Strasbourg Reopens Market After Terrorist Shot Dead

STRASBOURG, France (Reuters) —
French special police forces secure an area during a police operation where the terrorist, Cherif Chekatt, who killed three people at a market in Strasbourg, was killed, in the Meinau district in Strasbourg, France, Thursday night. (Reuters/Christian Hartmann)

Strasbourg reopened the seasonal market under heavy security on Friday, the morning after French police shot dead the terrorist suspected for killing four people in the heart of the city.

Cherif Chekatt, 29, was killed in the Neudorf neighborhood of Strasbourg after firing on police, ending a two-day manhunt that involved more than 700 members of the security forces.

The fourth victim, an Italian national, was named on Friday.

The attack on the market evoked France’s difficulties in integrating western Europe’s largest Muslim minority and dealing with homegrown terrorists inspired by Islamic State.

On Friday, 29-year-old Italian journalist Antonio Megalizzi died as a result of the wounds he sustained in what Strasbourg Mayor Roland Ries said was indisputably an act of terrorism.

Ries expressed relief that Chekatt had been killed and said everyone in Strasbourg, on eastern France’s Rhine river border with Germany, felt the same.

French troops, who have been used to bolster national security since a wave of Islamic State-inspired attacks began in France in 2015, stood guard at the open-air market.

“I think it will help to get back to a life that I would describe as normal,” Ries told reporters. “With the death of this terrorist … citizens, like me, are relieved.”

Islamic State (IS) claimed Chekatt as one of its soldiers.
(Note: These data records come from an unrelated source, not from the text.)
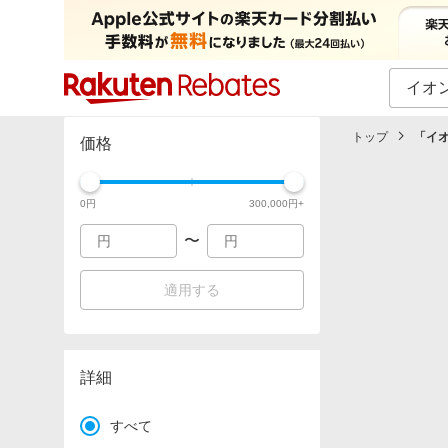
カテゴリー一覧
イベント一覧
トップ
「
イ
価格
0
円
300,000
円+
〜
適用する
詳細
すべて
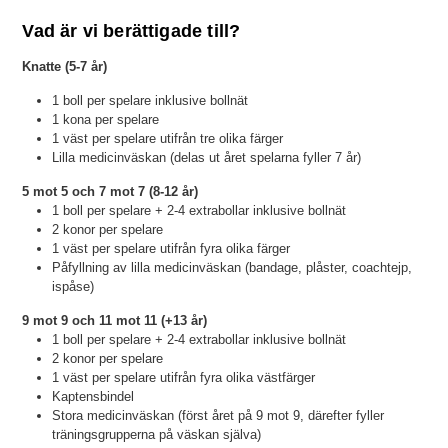
Vad är vi berättigade till?
Knatte (5-7 år)
1 boll per spelare inklusive bollnät
1 kona per spelare
1 väst per spelare utifrån tre olika färger
Lilla medicinväskan (delas ut året spelarna fyller 7 år)
5 mot 5 och 7 mot 7 (8-12 år)
1 boll per spelare + 2-4 extrabollar inklusive bollnät
2 konor per spelare
1 väst per spelare utifrån fyra olika färger
Påfyllning av lilla medicinväskan (bandage, plåster, coachtejp,
ispåse)
9 mot 9 och 11 mot 11 (+13 år)
1 boll per spelare + 2-4 extrabollar inklusive bollnät
2 konor per spelare
1 väst per spelare utifrån fyra olika västfärger
Kaptensbindel
Stora medicinväskan (först året på 9 mot 9, därefter fyller
träningsgrupperna på väskan själva)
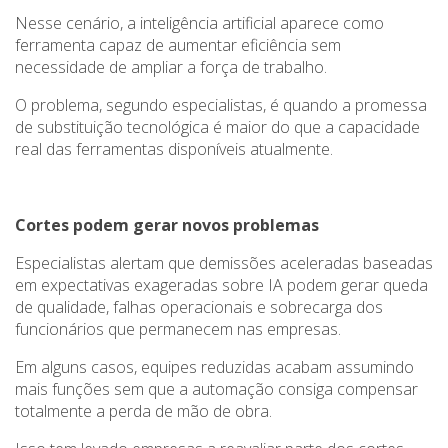
Nesse cenário, a inteligência artificial aparece como
ferramenta capaz de aumentar eficiência sem
necessidade de ampliar a força de trabalho.
O problema, segundo especialistas, é quando a promessa
de substituição tecnológica é maior do que a capacidade
real das ferramentas disponíveis atualmente.
Cortes podem gerar novos problemas
Especialistas alertam que demissões aceleradas baseadas
em expectativas exageradas sobre IA podem gerar queda
de qualidade, falhas operacionais e sobrecarga dos
funcionários que permanecem nas empresas.
Em alguns casos, equipes reduzidas acabam assumindo
mais funções sem que a automação consiga compensar
totalmente a perda de mão de obra.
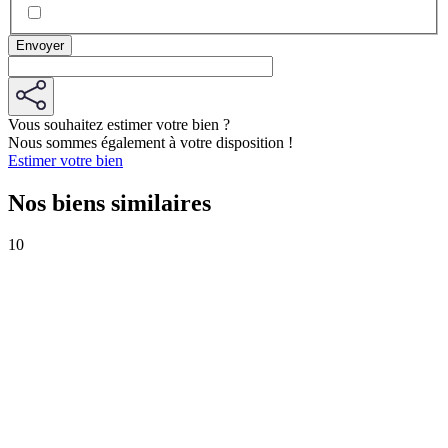
Vous souhaitez estimer votre bien ?
Nous sommes également à votre disposition !
Estimer votre bien
Nos biens similaires
10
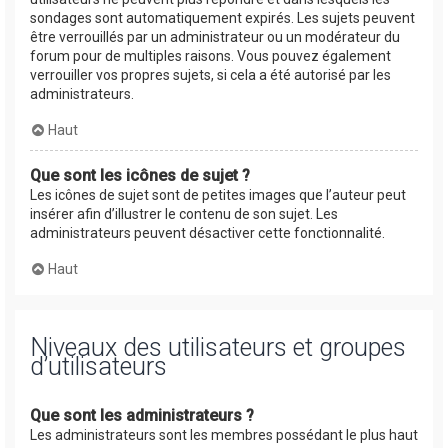
sondages sont automatiquement expirés. Les sujets peuvent
être verrouillés par un administrateur ou un modérateur du
forum pour de multiples raisons. Vous pouvez également
verrouiller vos propres sujets, si cela a été autorisé par les
administrateurs.
Haut
Que sont les icônes de sujet ?
Les icônes de sujet sont de petites images que l’auteur peut
insérer afin d’illustrer le contenu de son sujet. Les
administrateurs peuvent désactiver cette fonctionnalité.
Haut
Niveaux des utilisateurs et groupes
d’utilisateurs
Que sont les administrateurs ?
Les administrateurs sont les membres possédant le plus haut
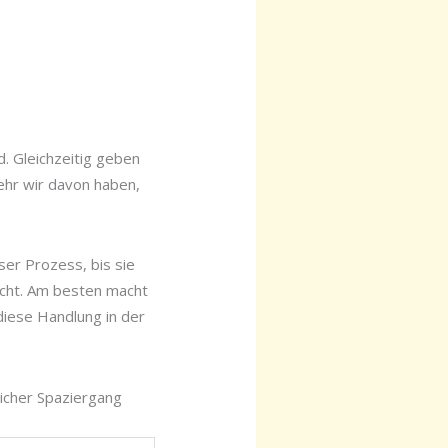
d. Gleichzeitig geben
mehr wir davon haben,
ser Prozess, bis sie
licht. Am besten macht
diese Handlung in der
licher Spaziergang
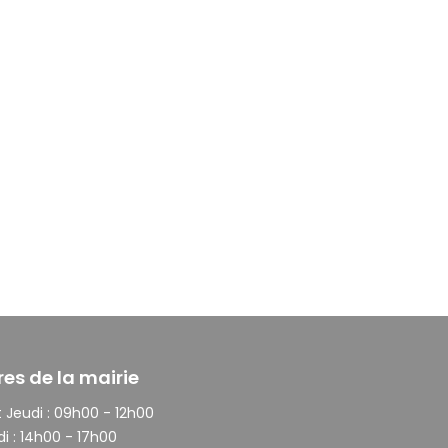
res de la mairie
 Jeudi :
09h00 - 12h00
i :
14h00 - 17h00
It provided no evidence for the claim, which Interior Minister Christophe Castaner called “opportunistic.”

“Nothing indicates that [Chekatt] was part of a network. There is nothing to suggest that he was being protected by such, but the investigation is not yet over,” Castaner told Europe 1.
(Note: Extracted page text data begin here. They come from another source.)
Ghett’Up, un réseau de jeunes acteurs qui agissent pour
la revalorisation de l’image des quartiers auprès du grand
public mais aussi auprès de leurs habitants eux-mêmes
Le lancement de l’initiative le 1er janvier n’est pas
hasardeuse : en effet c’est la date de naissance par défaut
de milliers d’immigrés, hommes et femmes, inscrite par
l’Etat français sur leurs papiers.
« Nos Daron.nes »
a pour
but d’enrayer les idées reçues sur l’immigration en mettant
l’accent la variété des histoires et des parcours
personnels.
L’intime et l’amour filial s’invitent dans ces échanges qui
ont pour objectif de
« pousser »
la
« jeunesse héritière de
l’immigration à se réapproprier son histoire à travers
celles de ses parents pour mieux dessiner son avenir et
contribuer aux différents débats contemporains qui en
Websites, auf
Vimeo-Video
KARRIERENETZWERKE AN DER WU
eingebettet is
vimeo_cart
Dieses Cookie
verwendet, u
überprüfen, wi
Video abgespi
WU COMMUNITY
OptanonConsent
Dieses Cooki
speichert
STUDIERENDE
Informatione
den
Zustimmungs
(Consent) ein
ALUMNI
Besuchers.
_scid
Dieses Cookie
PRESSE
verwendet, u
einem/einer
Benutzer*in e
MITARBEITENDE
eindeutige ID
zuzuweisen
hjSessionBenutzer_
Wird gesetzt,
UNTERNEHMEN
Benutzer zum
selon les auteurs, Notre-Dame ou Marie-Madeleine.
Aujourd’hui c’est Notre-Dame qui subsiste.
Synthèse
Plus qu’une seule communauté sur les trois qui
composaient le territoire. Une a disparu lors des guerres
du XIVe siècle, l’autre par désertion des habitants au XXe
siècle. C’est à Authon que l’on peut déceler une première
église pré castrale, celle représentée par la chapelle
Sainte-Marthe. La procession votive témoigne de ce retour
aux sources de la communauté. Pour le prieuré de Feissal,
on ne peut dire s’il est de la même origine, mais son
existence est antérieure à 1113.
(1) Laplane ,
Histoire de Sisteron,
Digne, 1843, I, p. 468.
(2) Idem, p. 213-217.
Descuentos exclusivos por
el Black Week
He said Chekatt’s Islamic beliefs were radicalized during time in prison. Police were still interrogating seven associates on Friday, including his parents, to determine whether he had accomplices.

France ramped up its security threat to its highest level after Chekatt struck late on Tuesday. Prime Minister Edouard Philippe promised an extra 1,800 troops would be put on patrols with a special focus on seasonal markets.
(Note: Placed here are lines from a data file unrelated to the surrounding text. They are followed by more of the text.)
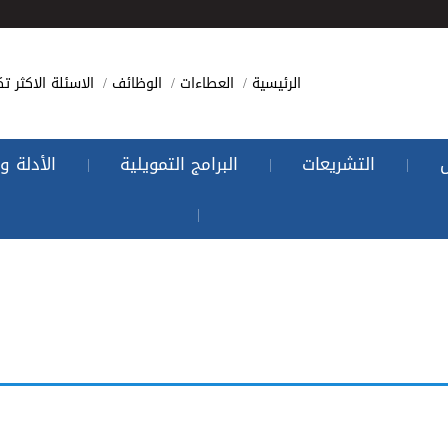
الرئيسية
العطاءات
الوظائف
الاسئلة الاكثر تك
التشريعات
البرامج التمويلية
الأدلة و
|
|
|
|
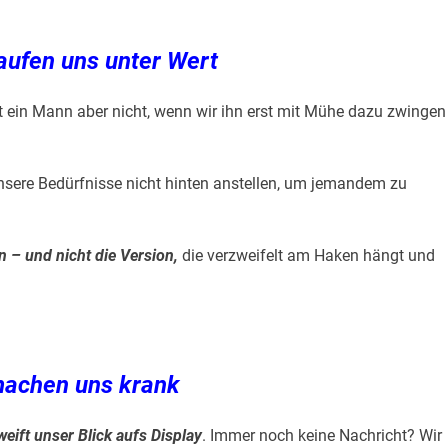
aufen uns unter Wert
t ein Mann aber nicht, wenn wir ihn erst mit Mühe dazu zwingen
nsere Bedürfnisse nicht hinten anstellen, um jemandem zu
n – und nicht die Version,
die verzweifelt am Haken hängt und
machen uns krank
eift unser Blick aufs Display
. Immer noch keine Nachricht? Wir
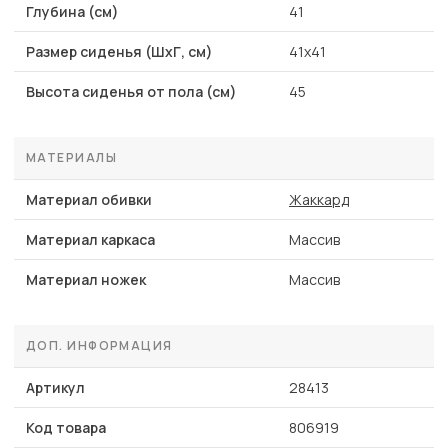
Глубина (см)
41
Размер сиденья (ШхГ, см)
41х41
Высота сиденья от пола (см)
45
МАТЕРИАЛЫ
Материал обивки
Жаккард
Материал каркаса
Массив
Материал ножек
Массив
ДОП. ИНФОРМАЦИЯ
Артикул
28413
Код товара
806919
The Strasbourg shooting was the latest in a succession of attacks linked to Islamist terrorism in France going back to 2012. Since January 2015, more than 240 people have been killed in attacks on French soil, most of them in 2015-16.

On Friday morning, Castaner visited a Jewish cemetery in nearby Herrlisheim where 37 tombstones and a monument to Holocaust victims had been defaced with swastikas and other anti-Semitic graffiti.